[[ SOURCE PASSAGE open ]]
Montreal·Video

Tourtière or poutine? Good news: you don't have to choose anymore

The team behind Baron BBQ in Saint-Ambroise, a speck on the map in the Saguenay-Lac-Saint-Jean region, has combined two of Quebec cuisine's most beloved dishes. Call the 'tourtine' genius, call it sacrilege, but call early. They're going fast.

Call it sacrilege, call it genius, but most of all, call early because 'tourtines' are going fast

The 'tourtine' started as a Plan B for the owners of Baron BBQ in Saint-Ambroise when the government shut down the province's dining rooms. It has since become Plan A. (Radio-Canada)

Some will scream "sacrilege," others will see it as a stroke of heartbreaking genius. There really is no in-between.

Two businessmen from Saint-Ambroise, a village halfway between Saguenay and Alma, have decided to fuse two dishes that have become synonymous with Quebec cuisine, tourtière and poutine. Prepare to tuck in to the "tourtine."

Their restaurant, Baron BBQ, opened smack in the middle of the COVID-19 pandemic, and faced with a government order to close their dining room a few weeks ago, the owners had to come up with Plan B.

"We did take-out, we tried all sorts of things. We have a grill out back, we did Portuguese chicken. I needed to do a little something for the holidays, but different ... because we didn't even know if people were going to be able to get together," Julien Fortin, one of the co-owners, told Radio Canada. 

So why not go back to basics and combine a pair of classic dishes, with a touch of refinement.

It should be noted that we are talking about tourtière, which has a different connotation in the Saguenay—Lac-Saint-Jean than the meat pie that's typically associated with the appellation.
[[ SOURCE PASSAGE closed ]]
[[ RECORDS SHOWN open ]]
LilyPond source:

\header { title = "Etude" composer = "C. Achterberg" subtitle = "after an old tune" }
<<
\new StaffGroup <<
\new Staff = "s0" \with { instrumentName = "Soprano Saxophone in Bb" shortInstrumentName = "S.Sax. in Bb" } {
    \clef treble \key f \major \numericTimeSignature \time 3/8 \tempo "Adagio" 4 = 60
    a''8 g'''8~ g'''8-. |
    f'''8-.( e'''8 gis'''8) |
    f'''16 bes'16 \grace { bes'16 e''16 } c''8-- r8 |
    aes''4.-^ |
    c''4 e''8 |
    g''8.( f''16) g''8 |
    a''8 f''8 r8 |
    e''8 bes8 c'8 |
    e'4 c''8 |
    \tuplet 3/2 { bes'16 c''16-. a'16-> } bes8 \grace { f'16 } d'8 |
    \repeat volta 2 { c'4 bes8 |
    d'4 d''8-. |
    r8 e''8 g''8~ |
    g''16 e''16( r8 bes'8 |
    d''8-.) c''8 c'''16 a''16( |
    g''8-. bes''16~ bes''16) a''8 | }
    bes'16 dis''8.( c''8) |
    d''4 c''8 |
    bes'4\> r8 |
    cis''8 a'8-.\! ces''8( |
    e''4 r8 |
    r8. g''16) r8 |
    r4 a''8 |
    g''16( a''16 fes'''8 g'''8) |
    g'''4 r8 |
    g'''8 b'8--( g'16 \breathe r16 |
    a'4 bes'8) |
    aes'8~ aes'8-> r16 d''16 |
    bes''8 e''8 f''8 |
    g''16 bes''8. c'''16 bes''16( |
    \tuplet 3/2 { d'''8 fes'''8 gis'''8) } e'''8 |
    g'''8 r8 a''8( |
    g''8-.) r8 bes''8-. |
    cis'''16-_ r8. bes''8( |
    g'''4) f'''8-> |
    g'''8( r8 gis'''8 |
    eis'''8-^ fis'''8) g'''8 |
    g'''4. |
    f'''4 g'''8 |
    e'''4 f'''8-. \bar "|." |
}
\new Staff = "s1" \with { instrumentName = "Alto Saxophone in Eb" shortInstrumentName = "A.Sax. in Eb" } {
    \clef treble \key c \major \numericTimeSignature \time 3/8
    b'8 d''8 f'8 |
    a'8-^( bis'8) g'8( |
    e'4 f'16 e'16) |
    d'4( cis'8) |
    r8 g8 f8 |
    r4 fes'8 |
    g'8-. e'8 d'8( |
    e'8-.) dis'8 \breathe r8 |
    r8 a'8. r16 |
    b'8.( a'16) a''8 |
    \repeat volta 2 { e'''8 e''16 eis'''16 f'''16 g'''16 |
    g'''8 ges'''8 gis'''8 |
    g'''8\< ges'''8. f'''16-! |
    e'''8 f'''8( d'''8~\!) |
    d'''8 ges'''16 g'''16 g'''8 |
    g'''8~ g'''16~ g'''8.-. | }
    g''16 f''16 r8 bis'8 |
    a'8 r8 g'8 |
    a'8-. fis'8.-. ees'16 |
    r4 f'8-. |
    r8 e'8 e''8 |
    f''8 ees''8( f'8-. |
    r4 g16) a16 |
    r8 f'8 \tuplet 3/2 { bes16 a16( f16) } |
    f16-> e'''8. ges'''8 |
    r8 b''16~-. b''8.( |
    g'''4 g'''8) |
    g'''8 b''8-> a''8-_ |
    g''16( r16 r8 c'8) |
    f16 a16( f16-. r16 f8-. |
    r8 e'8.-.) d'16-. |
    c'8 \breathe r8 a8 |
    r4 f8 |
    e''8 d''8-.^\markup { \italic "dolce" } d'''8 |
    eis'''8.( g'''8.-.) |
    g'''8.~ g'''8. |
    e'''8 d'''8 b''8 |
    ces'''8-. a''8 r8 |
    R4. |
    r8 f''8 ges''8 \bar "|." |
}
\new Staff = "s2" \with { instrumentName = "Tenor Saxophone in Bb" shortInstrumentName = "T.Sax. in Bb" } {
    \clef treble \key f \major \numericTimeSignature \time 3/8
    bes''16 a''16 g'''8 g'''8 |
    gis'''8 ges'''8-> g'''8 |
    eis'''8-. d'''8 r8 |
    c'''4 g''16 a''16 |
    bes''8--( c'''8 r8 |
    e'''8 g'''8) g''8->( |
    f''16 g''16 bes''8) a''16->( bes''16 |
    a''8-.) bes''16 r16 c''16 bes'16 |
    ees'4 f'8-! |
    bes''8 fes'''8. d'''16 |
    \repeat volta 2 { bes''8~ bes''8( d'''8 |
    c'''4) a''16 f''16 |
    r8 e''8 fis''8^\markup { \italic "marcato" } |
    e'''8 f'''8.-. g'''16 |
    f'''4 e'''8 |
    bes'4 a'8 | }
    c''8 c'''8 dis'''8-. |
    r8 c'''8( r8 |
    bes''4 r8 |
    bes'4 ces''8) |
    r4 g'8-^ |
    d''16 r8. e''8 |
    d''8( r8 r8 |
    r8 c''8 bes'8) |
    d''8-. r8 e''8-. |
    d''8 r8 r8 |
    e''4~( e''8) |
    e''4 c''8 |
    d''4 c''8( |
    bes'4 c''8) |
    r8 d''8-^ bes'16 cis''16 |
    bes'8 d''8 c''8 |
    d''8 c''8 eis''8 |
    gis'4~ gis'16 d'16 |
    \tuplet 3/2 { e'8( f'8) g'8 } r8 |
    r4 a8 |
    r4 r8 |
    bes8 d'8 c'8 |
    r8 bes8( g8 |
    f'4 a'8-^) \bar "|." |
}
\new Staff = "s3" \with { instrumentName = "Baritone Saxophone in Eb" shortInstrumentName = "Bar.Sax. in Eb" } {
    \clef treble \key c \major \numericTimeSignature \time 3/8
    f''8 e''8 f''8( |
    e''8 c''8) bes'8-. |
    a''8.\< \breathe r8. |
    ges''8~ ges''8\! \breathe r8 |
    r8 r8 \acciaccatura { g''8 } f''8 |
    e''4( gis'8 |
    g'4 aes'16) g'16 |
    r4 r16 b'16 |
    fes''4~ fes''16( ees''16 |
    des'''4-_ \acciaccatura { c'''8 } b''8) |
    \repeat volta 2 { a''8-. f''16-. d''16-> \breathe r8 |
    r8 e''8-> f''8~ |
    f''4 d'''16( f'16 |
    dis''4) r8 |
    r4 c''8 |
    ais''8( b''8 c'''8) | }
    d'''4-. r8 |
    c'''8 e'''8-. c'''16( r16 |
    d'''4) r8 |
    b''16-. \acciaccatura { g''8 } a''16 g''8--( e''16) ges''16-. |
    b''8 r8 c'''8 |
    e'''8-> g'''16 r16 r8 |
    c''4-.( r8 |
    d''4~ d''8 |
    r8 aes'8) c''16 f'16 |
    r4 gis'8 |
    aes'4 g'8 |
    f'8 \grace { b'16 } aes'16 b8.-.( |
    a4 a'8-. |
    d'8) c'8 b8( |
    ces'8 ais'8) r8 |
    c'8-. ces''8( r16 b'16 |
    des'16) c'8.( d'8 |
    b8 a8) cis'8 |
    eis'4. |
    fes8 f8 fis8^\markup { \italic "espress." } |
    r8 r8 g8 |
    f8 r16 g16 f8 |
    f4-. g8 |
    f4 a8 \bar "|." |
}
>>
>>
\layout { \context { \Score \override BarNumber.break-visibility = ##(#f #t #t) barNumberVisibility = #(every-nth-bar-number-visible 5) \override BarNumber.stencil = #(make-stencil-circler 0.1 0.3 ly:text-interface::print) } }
[[ RECORDS SHOWN closed ]]
TASKS AND EXERCISES
1: According to the article about the tourtine, where is the village of Saint-Ambroise located?
2: Continue the article about the tourtine from its last sentence.
The data is separate from the article about the tourtine.

RESPONSES TO THE EXERCISE
1: Halfway between Saguenay and Alma.

2:
It's deeper, and includes chunks, rather than ground, meats. Often it features game.

Tourtière-poutine dish proves winning combination for Quebec restaurant

CBC News Montreal

3 months ago
0:53
Baron BBQ in Saint-Ambroise, Que., is churning out 300 tourtines a week. 0:53

This version has beef brisket and pulled pork (both made in the smoker in the back). They added a demi-glaze – basically a home-made stock with foie gras in it – a bit more foie gras, because why not, cubed potatoes and cheese curds from Fromagerie Boivin, a well-known local purveyor. 

The response has been overwhelming. 

At the outset, the restaurant was churning out 50 or so tourtines a week. That number has since hit 300, and shows no sign of abating.

"We closed the take-out restaurant and took all our employees and put them on tourtines. We're going to hire more people next week," said Jean-Sébastien Gauthier, Baron's other co-owner. "We'll almost certainly double our number of employees."

The only fly in the ointment is to eat tourtine, one must make the trek to Saint-Ambroise and pick it up in person.

In other words, would-be devotees outside the Saguenay—Lac-Saint-Jean will have to check their appetites for a while.